** Task statement **
Report, as a number alone, how many lines below contain the string "scroll".

** Provided data **
_ _ _ _ _

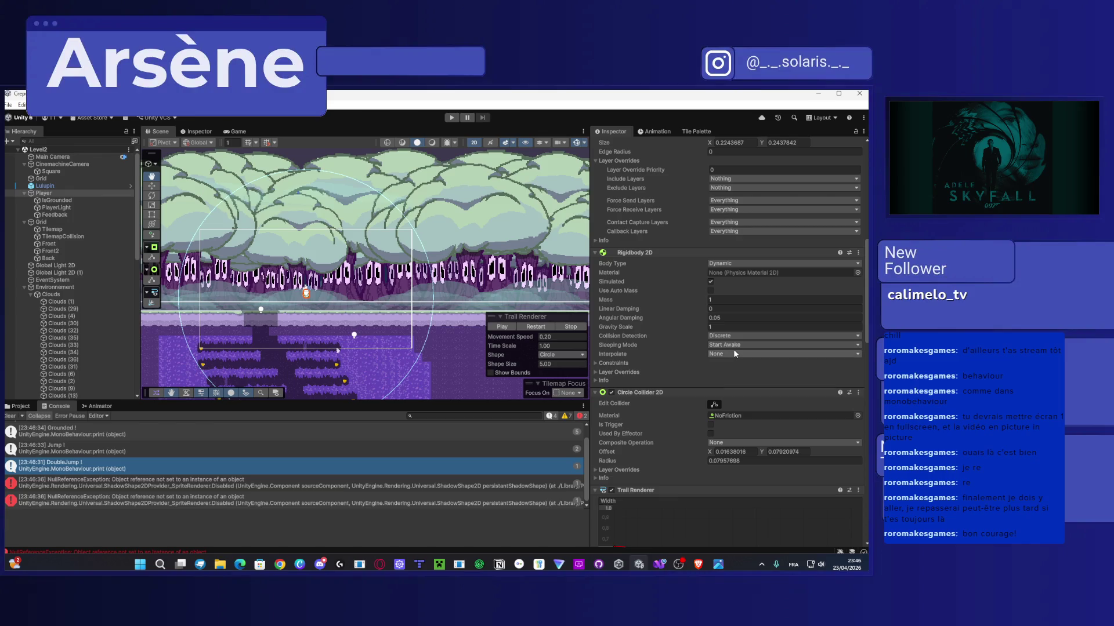
scroll(733, 349, "down", 10)
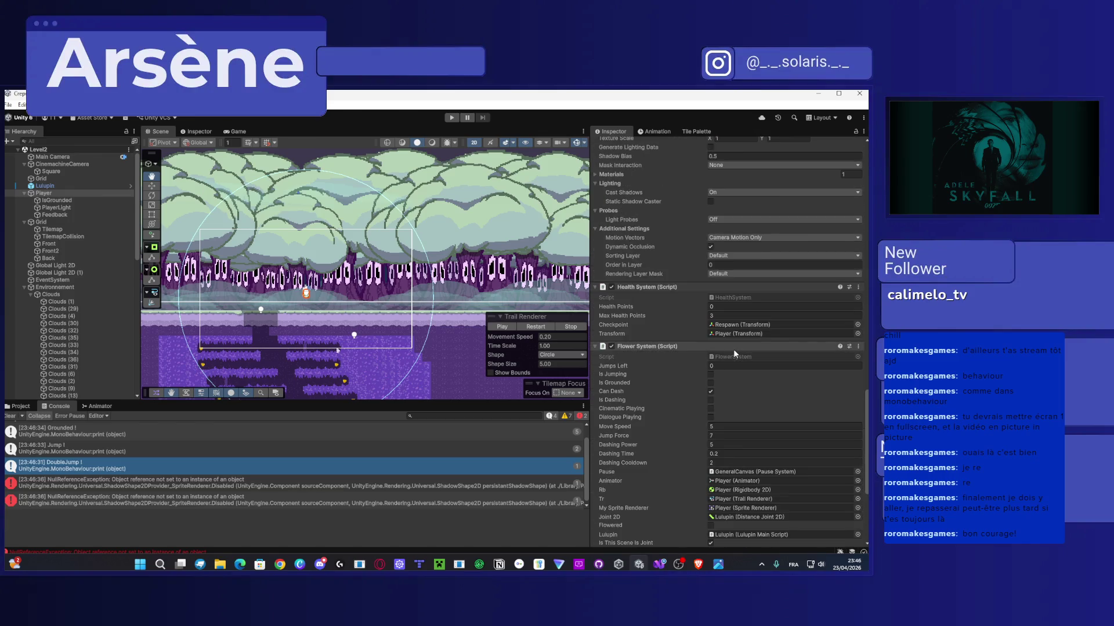
scroll(733, 349, "down", 5)
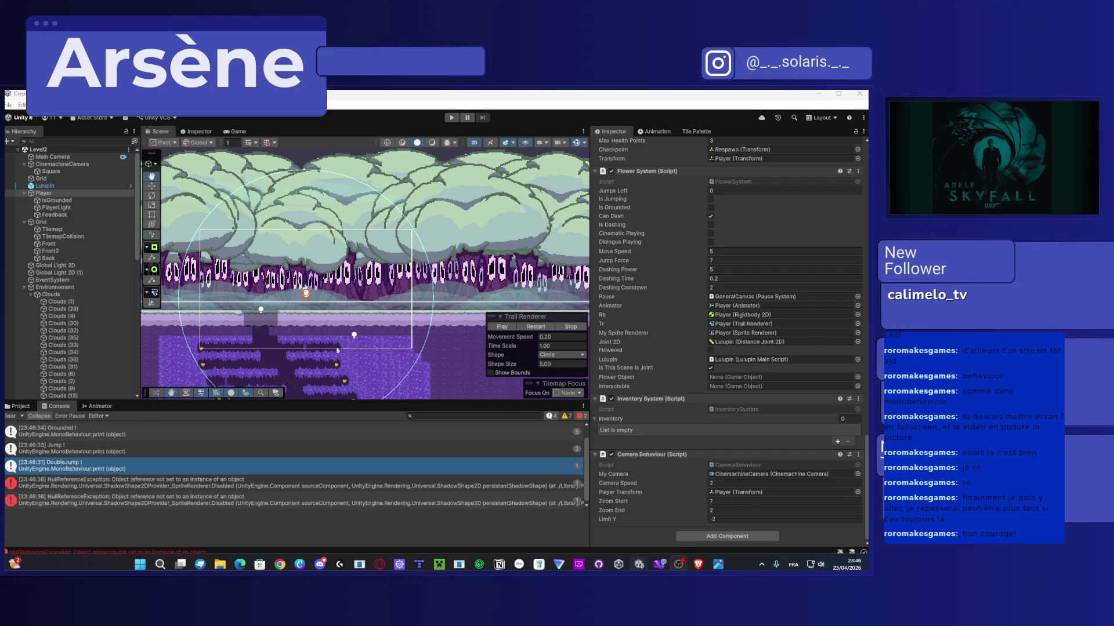
left_click(660, 564)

_ _ _ _ _

** Output of the task **
2